L’islam politico turco, infatti, alla fine di quello che potremmo definire il “Long Game” è riuscito a conquistare il potere. Di fronte ai fallimenti politici di Necmettin Erbakan, fatti di scontri frontali con l’establishment laico del paese (Esercito, Corte Costituzionale), l’AKP di Erdogan e Davutoglu, con l’aiuto di Fethullah Gulen, ha conquistato il potere attraverso l’elaborazione di una strategia politica gradualista ed entrista.
Dal suo arrivo al governo del paese nel 2002, l’AKP ha utilizzato le richieste di conformazione dell’Unione Europea come sponda per modificare gli assetti costituzionali derivati dal colpo di stato del 1981, neutralizzando in parte il potere della Corte Costituzionale. Si è cercato, in modo graduale, di invertire i rapporti di forza col “Deep State” (Derin Devlet) kemalista, utilizzando come ariete la road map di ingresso all’UE, così a cuore alla componente laica del paese.
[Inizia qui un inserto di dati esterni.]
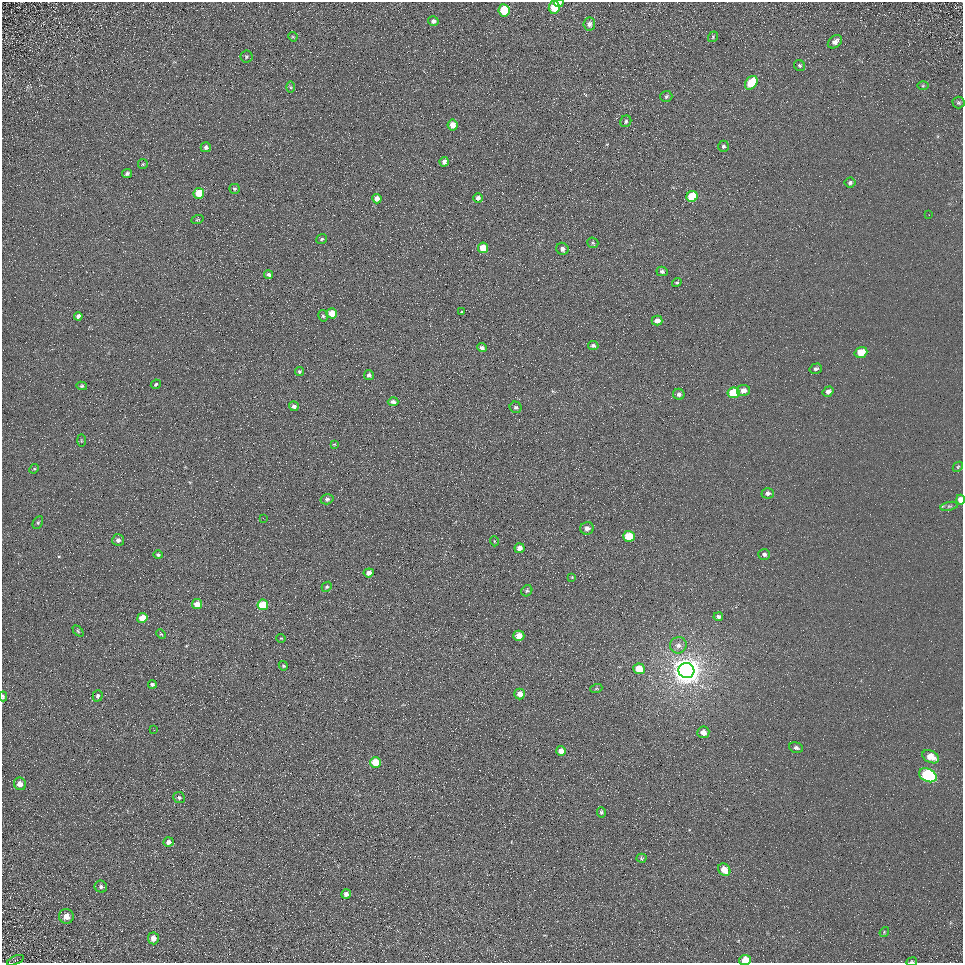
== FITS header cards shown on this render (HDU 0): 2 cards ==
NAXIS1  =                  961
NAXIS2  =                  961

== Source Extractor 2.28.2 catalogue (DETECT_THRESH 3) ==
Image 961 x 961 px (HDU 0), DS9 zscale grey, 1 PNG px = 1 image px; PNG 965 x 965 px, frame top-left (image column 1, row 961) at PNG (2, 2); each listed source drawn as its Kron ellipse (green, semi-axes under 4 px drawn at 4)
Background 5.37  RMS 7.8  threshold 23.3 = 3 sigma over >= 5 px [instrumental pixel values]
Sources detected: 116; all 116 listed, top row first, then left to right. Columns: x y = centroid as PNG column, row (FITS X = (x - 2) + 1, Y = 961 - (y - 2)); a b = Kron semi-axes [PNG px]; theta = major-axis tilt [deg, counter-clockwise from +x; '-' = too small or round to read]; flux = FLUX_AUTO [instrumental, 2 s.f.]
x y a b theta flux
559 3 5 4 - 2100
554 7 6 5 - 15000
504 10 6 5 - 20000
433 21 5 5 - 1900
589 24 6 6 - 2100
293 37 5 4 - 560
713 37 5 4 - 660
835 42 8 5 39 2600
246 57 6 6 - 860
799 65 6 5 - 870
751 83 7 5 52 17000
923 86 6 4 1 610
290 87 6 4 -89 730
666 96 6 5 - 1300
958 103 6 6 - 950
626 121 6 5 - 1000
453 125 5 5 - 5000
723 146 6 5 - 1300
206 147 5 5 - 1300
444 162 5 4 - 2700
143 164 5 4 - 590
127 174 5 4 - 1200
850 183 5 5 - 1200
234 189 5 5 - 830
199 193 5 5 - 11000
692 196 5 5 - 17000
478 198 5 4 - 2400
377 199 5 4 - 3900
929 215 2 2 - 270
197 220 6 4 19 570
322 239 5 4 - 760
593 243 6 5 - 760
483 248 5 5 - 11000
562 249 6 6 - 2000
662 271 5 5 - 1200
268 275 4 4 - 1500
677 283 5 4 - 780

Il processo di indebolimento dell’esercito iniziato anch’esso nel 2002 ha toccato il suo apice coi processi Ergenekon e Sledge Hammer (Balyoz Harekati) che hanno decapitato una parte consistente dei pretoriani del kemalismo. Nel processo di de-kemalizzazione della Turchia non si può trascurare l’importante contributo che dagli anni Ottanta del secolo scorso hanno fornito le confraternite sufi (tarikats), riemerse dalla clandestinità in cui erano state costrette dalla loro messa al bando del 1925.
A emergere tra le altre, per il suo considerevole prestigio, è la Confraternita dei Naksibendi, abituata più delle altre alla pratica della dissimulazione in tempi difficili. Le filiazioni di quest’ordine sufi sono state numerose e hanno lavorato gradualmente ma incessantemente alla islamizzazione della società turca, servendosi di riviste, quotidiani, canali televisivi e con una editoria riservata al mondo femminile. Dopo essersi separata dai Nurcu, la comunità dei Fethullahci, fondata e diretta da Fethullah Gülen ha avuto il sopravvento sulle altre, creando in pochi anni un vero impero mediatico e scolastico nel mondo arabo-musulmano.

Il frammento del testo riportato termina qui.